If you aren’t getting enough Silver and Bronze Age goodness in your current runs of The Flash and Green Lantern, DC Comics VP of Sales, Bob Wayne announced Retro-Active this past weekend at WonderCon ’11 in San Francisco.
Published throughout July and August 2011, these are exactly the kinds of one-shots people often associate with summer. RETRO-ACTIVE reunites classic writers and artists with classic characters Batman, Superman, Wonder Woman, Green Lantern, The Flash, and Justice League of America, returning to the interpretations they are best known for.
Don’t think that this series will only cover the heroes in their ’70s stylings, the series will feature three one-shots from the ’70s, ’80s, and ’90s.
The 70’s
- Superman: Martin Pasko
- Wonder Woman: Dennis O’Neil
- The Flash: Cary Bates
- Justice League of America: Cary Bates
- Green Lantern: Dennis O’Neil
- Batman: Len Wein
The 80’s
- Superman: Marv Wolfman
- Wonder Woman: Roy Thomas
- The Flash: William Messner-Loebs
- Justice League of America: Gerry Conway
- Green Lantern: Len Wein
- Batman: Mike W. Barr
The 90’s
- Superman: Louise Simonson
- Wonder Woman: William Messner-Loebs
- The Flash: Brian Augustyn
- Justice League of America: Keith Giffen and J.M. DeMatteis
- Green Lantern: Ron Marz
- Batman: Alan Grant
Each title will not only feature 20 pages of classic story, but according to The Source, DC’s official blog site, each title will also get 26 new story pages all for the ultra low low price of $4.99. If I were a predicting person, I would bet that the ’70s issues sell a lot more than the issues that cover the ’90s.
3 Comments
Please, no 90’s!!! Just double up on the 70’s & 80’s!
Wah!
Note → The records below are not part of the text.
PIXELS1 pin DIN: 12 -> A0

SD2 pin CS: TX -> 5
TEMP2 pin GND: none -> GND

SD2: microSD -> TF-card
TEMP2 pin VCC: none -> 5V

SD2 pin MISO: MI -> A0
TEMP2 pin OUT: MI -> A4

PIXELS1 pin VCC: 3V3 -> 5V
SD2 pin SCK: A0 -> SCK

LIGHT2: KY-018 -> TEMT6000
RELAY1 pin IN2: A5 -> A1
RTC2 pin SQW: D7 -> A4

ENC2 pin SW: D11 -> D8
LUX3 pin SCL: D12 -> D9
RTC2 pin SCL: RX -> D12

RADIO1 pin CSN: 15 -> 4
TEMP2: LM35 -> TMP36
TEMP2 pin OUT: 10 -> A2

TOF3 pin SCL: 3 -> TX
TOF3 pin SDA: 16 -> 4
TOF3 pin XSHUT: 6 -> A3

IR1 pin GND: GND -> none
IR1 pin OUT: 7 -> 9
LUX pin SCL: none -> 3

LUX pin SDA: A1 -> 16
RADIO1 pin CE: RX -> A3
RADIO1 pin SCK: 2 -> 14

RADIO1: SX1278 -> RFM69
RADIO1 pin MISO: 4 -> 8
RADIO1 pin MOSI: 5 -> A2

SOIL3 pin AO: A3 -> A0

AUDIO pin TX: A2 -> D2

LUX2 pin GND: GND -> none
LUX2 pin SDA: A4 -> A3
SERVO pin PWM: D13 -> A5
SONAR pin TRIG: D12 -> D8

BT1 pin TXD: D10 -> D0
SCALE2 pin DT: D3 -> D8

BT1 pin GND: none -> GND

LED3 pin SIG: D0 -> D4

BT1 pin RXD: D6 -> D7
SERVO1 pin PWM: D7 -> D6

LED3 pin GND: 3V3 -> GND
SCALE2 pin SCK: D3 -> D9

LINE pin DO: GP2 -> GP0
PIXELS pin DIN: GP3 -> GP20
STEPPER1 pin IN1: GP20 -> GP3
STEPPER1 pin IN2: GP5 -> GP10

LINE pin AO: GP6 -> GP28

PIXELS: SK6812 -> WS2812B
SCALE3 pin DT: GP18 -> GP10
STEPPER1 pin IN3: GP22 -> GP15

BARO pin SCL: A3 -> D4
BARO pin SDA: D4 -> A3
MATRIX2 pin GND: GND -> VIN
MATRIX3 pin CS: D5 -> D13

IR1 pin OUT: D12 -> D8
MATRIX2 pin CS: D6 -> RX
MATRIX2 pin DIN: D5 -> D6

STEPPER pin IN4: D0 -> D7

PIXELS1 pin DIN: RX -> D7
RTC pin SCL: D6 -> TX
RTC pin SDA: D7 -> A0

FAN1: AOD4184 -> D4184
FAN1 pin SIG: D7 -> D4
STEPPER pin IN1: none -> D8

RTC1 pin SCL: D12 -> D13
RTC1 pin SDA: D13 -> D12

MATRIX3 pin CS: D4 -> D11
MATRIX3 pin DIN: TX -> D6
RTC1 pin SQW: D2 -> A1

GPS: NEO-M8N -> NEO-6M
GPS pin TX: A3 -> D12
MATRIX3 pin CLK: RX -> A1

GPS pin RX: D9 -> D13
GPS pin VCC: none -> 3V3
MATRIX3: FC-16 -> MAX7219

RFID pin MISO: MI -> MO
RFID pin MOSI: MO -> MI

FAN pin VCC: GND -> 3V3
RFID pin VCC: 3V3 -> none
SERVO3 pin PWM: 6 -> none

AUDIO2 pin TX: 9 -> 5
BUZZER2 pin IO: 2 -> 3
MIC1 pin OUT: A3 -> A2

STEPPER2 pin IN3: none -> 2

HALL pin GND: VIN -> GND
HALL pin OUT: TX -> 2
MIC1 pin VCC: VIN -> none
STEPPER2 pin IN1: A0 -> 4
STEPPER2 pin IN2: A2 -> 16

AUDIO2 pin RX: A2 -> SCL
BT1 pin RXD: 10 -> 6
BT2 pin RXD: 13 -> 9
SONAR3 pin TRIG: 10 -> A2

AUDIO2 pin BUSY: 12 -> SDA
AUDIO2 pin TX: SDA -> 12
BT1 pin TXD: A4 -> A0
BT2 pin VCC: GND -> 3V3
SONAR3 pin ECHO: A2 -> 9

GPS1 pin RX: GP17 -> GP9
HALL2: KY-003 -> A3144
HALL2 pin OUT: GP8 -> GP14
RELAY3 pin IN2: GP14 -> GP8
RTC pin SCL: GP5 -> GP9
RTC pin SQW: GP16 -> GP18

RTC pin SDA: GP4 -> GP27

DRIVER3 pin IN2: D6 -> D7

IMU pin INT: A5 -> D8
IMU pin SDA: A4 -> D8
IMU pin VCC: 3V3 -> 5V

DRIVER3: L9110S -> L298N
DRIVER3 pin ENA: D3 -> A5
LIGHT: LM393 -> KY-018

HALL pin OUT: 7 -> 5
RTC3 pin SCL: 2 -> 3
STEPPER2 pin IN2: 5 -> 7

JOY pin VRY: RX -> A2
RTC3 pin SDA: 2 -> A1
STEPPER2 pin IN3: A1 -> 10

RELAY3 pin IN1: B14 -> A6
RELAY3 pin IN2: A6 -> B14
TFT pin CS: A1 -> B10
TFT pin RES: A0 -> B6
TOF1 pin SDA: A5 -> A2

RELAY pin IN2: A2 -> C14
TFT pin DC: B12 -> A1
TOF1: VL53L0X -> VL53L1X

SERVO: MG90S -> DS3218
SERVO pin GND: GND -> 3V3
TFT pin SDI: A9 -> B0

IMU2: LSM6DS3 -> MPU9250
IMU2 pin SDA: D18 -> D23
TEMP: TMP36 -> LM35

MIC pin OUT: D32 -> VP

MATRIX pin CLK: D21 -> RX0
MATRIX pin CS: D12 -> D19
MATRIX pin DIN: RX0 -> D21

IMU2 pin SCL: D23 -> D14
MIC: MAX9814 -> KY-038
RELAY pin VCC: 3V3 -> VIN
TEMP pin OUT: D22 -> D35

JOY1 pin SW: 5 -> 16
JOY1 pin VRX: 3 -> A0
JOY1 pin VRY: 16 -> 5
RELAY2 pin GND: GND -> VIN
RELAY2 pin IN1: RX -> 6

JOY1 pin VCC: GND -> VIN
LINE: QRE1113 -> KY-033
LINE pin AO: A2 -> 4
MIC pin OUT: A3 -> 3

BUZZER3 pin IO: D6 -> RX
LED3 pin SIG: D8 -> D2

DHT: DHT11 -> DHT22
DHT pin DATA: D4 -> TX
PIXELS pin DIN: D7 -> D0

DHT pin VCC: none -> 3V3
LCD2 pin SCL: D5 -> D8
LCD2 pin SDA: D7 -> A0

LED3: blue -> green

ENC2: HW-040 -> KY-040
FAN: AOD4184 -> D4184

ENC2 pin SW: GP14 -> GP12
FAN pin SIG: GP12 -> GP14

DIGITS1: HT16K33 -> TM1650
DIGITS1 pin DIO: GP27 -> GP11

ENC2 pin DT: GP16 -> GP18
No Suicide Squad? Okay, I can see how the conceit of a book that existed in each decade doesn’t work for the Squad, which pretty much only existed under Ostrander, and didn’t exist at all in the 1970s.
I suppose the other books that didn’t make the cut were either too full of suck (Titans in the 1990s) or too controversial (LSH in either the 1970s or 1990s).
So there’s a reprint and a new story–are the new stories also by the retro creative teams? Or are they simply reprinting old stories by those teams and then adding new stories by the current teams?